Farmaceutische doorbraken
De volgende verschillende farmaceutische benaderingen zijn ook gebruikt:- Selectieve oestrogeenreceptormodificatoren (SERM's) - SERM's, zoals Nolvadex (tamoxifen), bestrijden kankers die oestrogeen nodig hebben om te groeien door het vermogen van oestrogeen om de kankercel binnen te dringen te beperken. Bij hoogrisicovrouwen bleek tamoxifen het recidief en de ontwikkeling van invasieve borstkanker met 50% te verminderen na een periode van 5 jaar. Tamoxifen vormt een risico op niet-fatale baarmoederkanker; het risico is echter erg klein. Evista (raloxifene), een soortgelijk, hoewel over het algemeen minder effectief geneesmiddel, heeft geen gerelateerd baarmoederkankerrisico. Het wordt niet beschouwd als een vervanging voor tamoxifen en alleen bedoeld voor mensen met oestrogeen-positieve borstkanker.
- Aromatase-remmers - Voor postmenopauzale vrouwen werken aromatase-remmers - een klasse van medicijnen die Arimidex (anastrozol), Aromasin (exemastane) en Femara (letrozol) omvat - door het oestrogeen dat beschikbaar is voor kankercellen te verminderen en effectiever te zijn gebleken dan tamoxifen bij vrouwen die postmenopauzaal zijn en die oestrogeen-positieve borstkanker hebben.
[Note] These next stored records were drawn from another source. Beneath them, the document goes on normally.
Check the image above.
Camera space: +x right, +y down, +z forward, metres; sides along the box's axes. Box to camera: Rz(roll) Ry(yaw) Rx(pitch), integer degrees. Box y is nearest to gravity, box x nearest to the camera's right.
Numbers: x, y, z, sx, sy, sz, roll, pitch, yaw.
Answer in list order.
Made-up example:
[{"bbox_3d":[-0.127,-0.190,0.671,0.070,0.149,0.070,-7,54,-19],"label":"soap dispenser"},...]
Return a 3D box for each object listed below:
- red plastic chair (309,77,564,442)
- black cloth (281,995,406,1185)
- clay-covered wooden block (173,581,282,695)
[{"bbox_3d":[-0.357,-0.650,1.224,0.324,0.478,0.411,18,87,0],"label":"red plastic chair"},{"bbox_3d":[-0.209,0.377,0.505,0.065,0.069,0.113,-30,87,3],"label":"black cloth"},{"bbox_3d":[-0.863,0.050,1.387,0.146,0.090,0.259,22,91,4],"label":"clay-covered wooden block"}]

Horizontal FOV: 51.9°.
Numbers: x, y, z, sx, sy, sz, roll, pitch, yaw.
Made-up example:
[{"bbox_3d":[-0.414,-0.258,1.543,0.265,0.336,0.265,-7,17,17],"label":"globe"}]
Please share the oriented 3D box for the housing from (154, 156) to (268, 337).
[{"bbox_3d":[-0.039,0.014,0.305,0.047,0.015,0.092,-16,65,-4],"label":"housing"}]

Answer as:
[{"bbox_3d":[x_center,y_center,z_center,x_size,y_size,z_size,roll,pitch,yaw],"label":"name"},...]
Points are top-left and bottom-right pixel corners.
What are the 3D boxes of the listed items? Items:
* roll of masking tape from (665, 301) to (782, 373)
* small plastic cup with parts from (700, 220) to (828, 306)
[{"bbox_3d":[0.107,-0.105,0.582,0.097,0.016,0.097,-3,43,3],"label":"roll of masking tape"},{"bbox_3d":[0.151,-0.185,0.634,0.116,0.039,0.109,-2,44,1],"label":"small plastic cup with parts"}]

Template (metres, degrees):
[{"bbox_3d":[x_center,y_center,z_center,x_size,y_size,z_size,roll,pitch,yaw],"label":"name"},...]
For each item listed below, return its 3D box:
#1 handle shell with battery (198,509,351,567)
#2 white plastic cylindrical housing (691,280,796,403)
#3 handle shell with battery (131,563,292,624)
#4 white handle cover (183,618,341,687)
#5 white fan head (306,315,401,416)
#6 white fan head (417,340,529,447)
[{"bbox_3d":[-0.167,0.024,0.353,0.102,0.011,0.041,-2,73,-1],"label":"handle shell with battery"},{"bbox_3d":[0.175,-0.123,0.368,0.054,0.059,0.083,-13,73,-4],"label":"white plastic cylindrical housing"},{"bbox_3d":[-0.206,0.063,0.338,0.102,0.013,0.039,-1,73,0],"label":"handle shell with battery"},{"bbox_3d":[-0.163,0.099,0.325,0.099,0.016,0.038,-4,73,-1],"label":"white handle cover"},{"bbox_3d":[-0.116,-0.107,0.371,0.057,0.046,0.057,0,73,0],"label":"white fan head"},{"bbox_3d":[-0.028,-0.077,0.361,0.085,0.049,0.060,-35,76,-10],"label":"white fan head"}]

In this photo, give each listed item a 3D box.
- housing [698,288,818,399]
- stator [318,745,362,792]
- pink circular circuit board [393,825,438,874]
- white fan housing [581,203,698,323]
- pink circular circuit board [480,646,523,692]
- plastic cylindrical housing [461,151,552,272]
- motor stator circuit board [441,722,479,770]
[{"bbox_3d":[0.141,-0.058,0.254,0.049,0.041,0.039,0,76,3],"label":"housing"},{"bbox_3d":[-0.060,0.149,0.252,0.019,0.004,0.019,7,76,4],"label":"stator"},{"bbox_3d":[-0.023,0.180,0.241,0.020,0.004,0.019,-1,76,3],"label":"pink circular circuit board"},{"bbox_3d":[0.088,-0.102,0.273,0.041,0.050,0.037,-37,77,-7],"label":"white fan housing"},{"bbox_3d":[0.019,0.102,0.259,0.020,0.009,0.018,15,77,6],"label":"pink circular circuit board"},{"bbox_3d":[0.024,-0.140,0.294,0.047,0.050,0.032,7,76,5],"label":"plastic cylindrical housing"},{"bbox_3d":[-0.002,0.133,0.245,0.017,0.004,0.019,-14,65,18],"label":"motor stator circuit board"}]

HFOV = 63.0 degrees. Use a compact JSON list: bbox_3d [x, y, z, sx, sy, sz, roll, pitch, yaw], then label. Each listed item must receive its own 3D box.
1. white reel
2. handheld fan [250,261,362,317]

- Gerichte hormonale therapieën - Herceptin (trastuzumab) is een gerichte therapie die zich specifiek bindt aan een bepaalde vorm van borstkanker die te veel van het HER2 / neu-eiwit op het oppervlak heeft. Het vernietigt de kankercellen, maar heel weinig gezond weefsel. Herceptin gepaard met chemotherapie vermindert herhaling van HER2 / neu-positieve borstkanker met 50%.Er zijn nu aanvullende HER2-gerichte therapieën beschikbaar, dus er zijn behandelingsopties, zelfs als een persoon resistent wordt tegen Herceptin.
Preventie en genetische tests
Vandaag weten we dat gezond eten, regelmatige lichaamsbeweging, afzwakking en het vermijden van alcohol allemaal vrouwen kunnen helpen om hun risico op borstkanker te verminderen.Voor sommige vrouwen zijn levensstijlkeuzes misschien niet genoeg. Aan het eind van de jaren negentig bevestigde de wetenschap dat bepaalde varianten (mutaties) van de genen BRCA1 en BRCA2 tot een 80% toename van het risico op borstkanker veroorzaken. Sommige vrouwen die ontdekken dat ze een hoog risico lopen, nemen de drastische stap om hun borsten te verwijderen - en soms ook hun eierstokken - om de ziekte te voorkomen.
Deskundigen zijn het erover eens dat genetica de volgende grens is. Toekomstige strategieën kunnen genetische testen omvatten om de behandeling van patiënten te individualiseren en zelfs technieken om schadelijke genen te repareren of te vervangen voordat borstkanker optreedt. Een snel groeiende medische kennis kan vrouwen echter ook overweldigd laten als ze worstelen met praktische behandelbeslissingen.
Het is belangrijk om te onthouden dat je niet alleen bent. Tegenwoordig zijn overlevenden van borstkanker een krachtige kracht in onze samenleving, dankzij hun toenemende aantal en zichtbaarheid door evenementen zoals de Nationale (jaarlijkse) Race for the Cure van de Susan G. Komen Foundation. Daarnaast bieden borstkankerondersteuningsgroepen, online communities en andere ontwikkelingen een anker voor vrouwen die de diagnose van deze ziekte hebben.